サマリー
◆2023年10月の貿易統計によると、輸出金額は前年比+1.6%と2カ月連続で増加した。他方、季節調整値で見ると前月比▲1.2%となった。挽回生産による自動車輸出の加速が一服した。輸入金額は前年比▲12.5%と7カ月連続で減少したが、地政学リスクの高まりによる原油価格の高騰もあって減少幅は縮小した。季節調整値では前月比▲0.7%となった。これを受け、貿易収支は▲6,625億円と2カ月ぶりの赤字となった。季節調整値では▲4,620億円と、交易条件の悪化により赤字幅が拡大した。

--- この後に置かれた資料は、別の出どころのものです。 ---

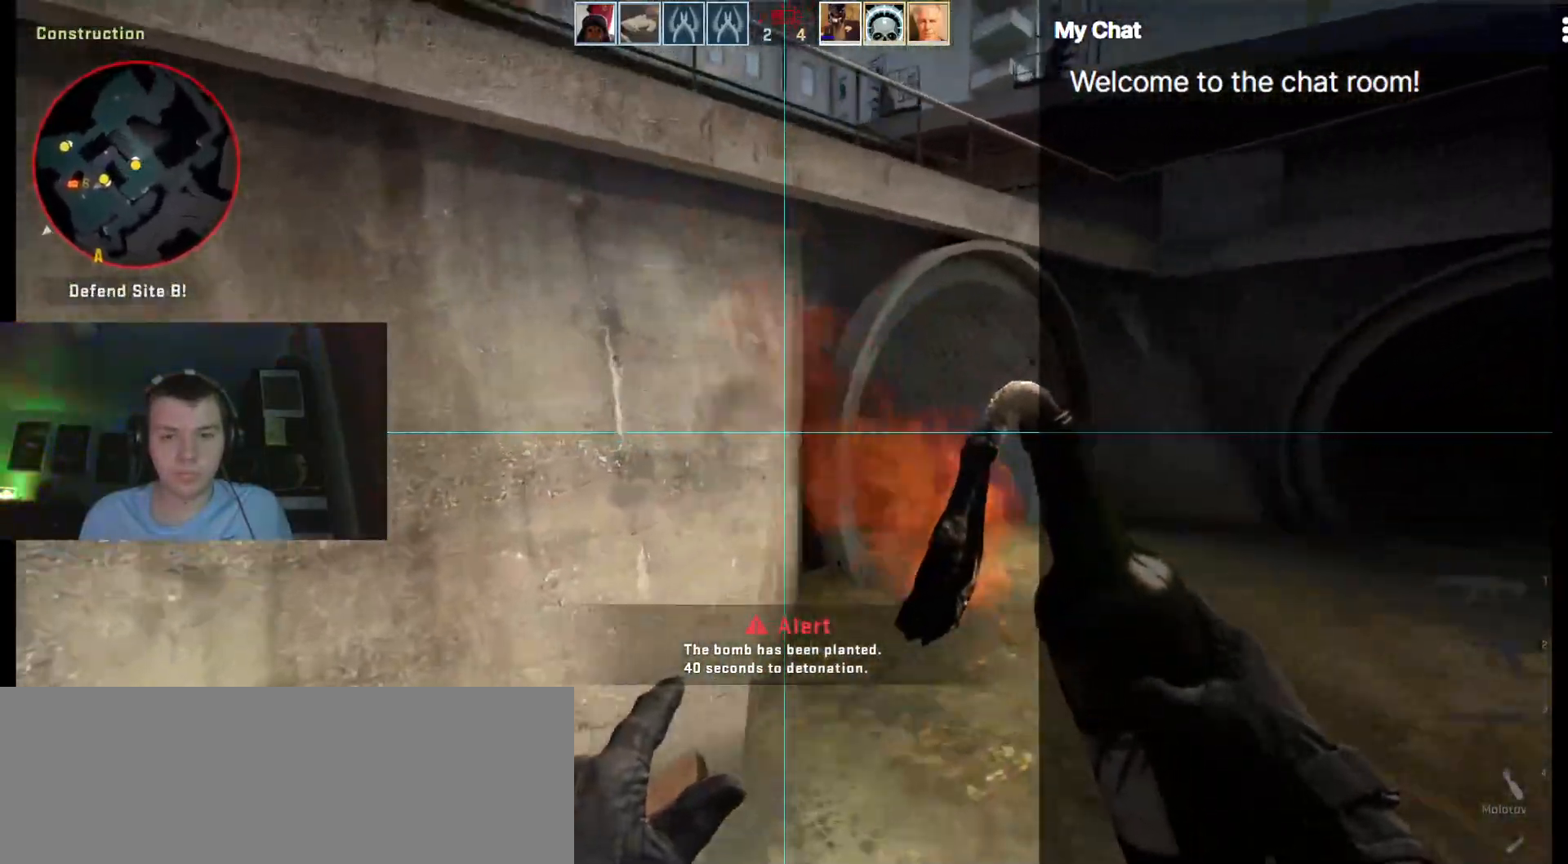
{"keys": ["w"], "events": [[467, "d", "up"]]}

◆10月の輸出数量は前月比▲1.1%と2カ月ぶりに減少した。アジア向けの集積回路(IC)や中国向けの半導体等製造装置が減少したことに加え、自動車輸出の押し上げ幅が限定的であった。地域別に見ると、米国向け(同+4.4%)が増加した一方、EU向け(同▲8.5%)やアジア向け(同▲4.3%)は減少した。

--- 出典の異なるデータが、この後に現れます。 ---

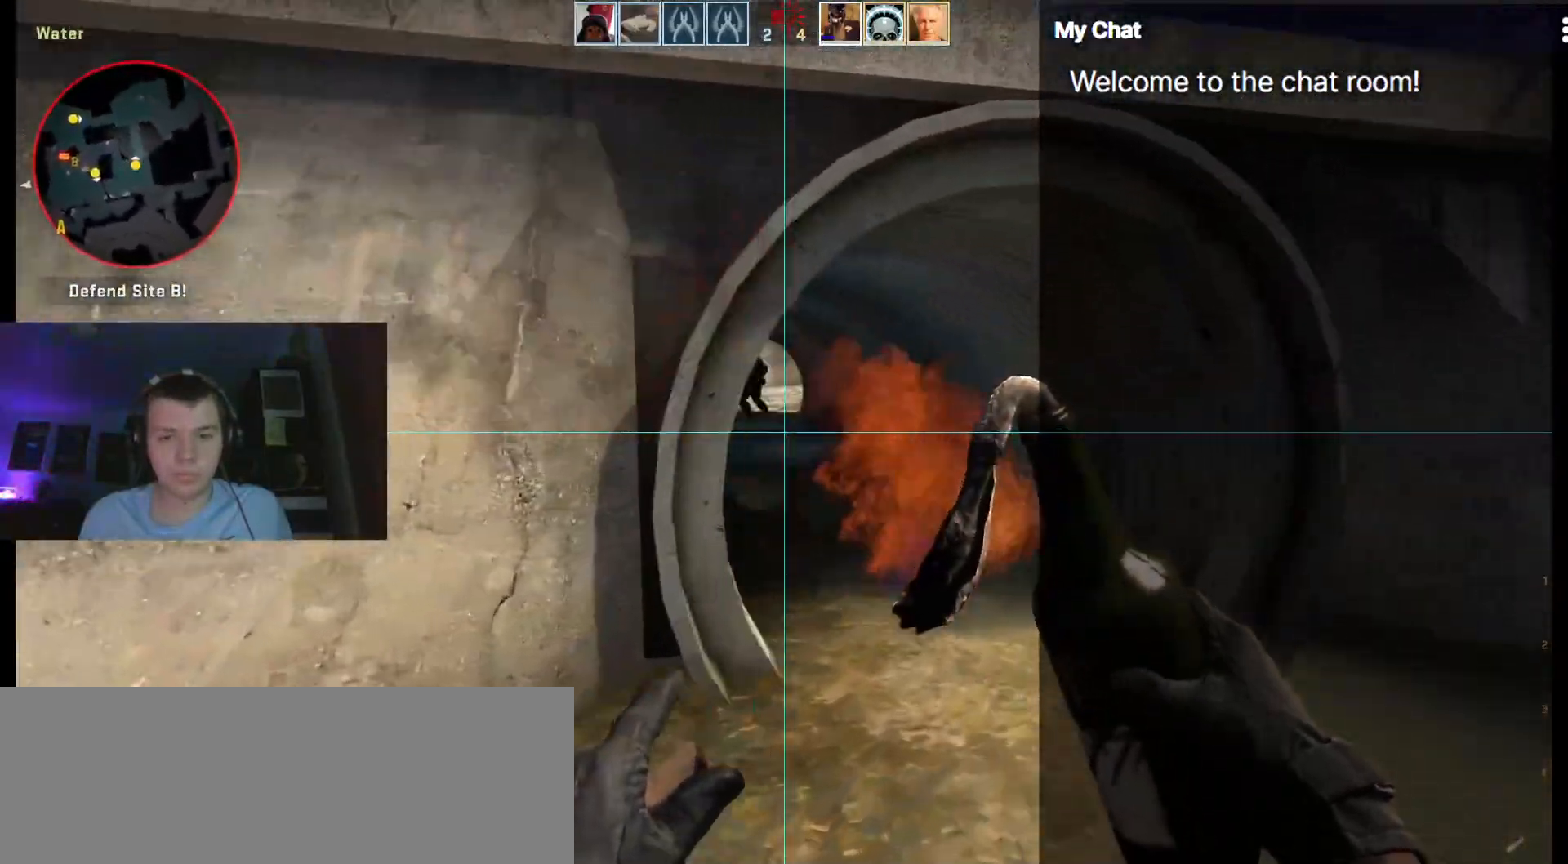
{"keys": ["a", "s"], "events": [[233, "w", "up"], [333, "a", "down"], [467, "s", "down"]]}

◆先行きの輸出数量は緩やかな増加基調が続くとみている。米国での個人消費の底堅さや中国の景気回復の加速を背景に、幅広い財の輸出増が見込まれる。挽回生産の継続で自動車輸出が高水準で推移することも下支え要因となろう。他方、米欧ではタイトな金融環境の下で企業の設備投資が下振れしていることから、同国・地域向けの資本財輸出については当面低迷が見込まれる。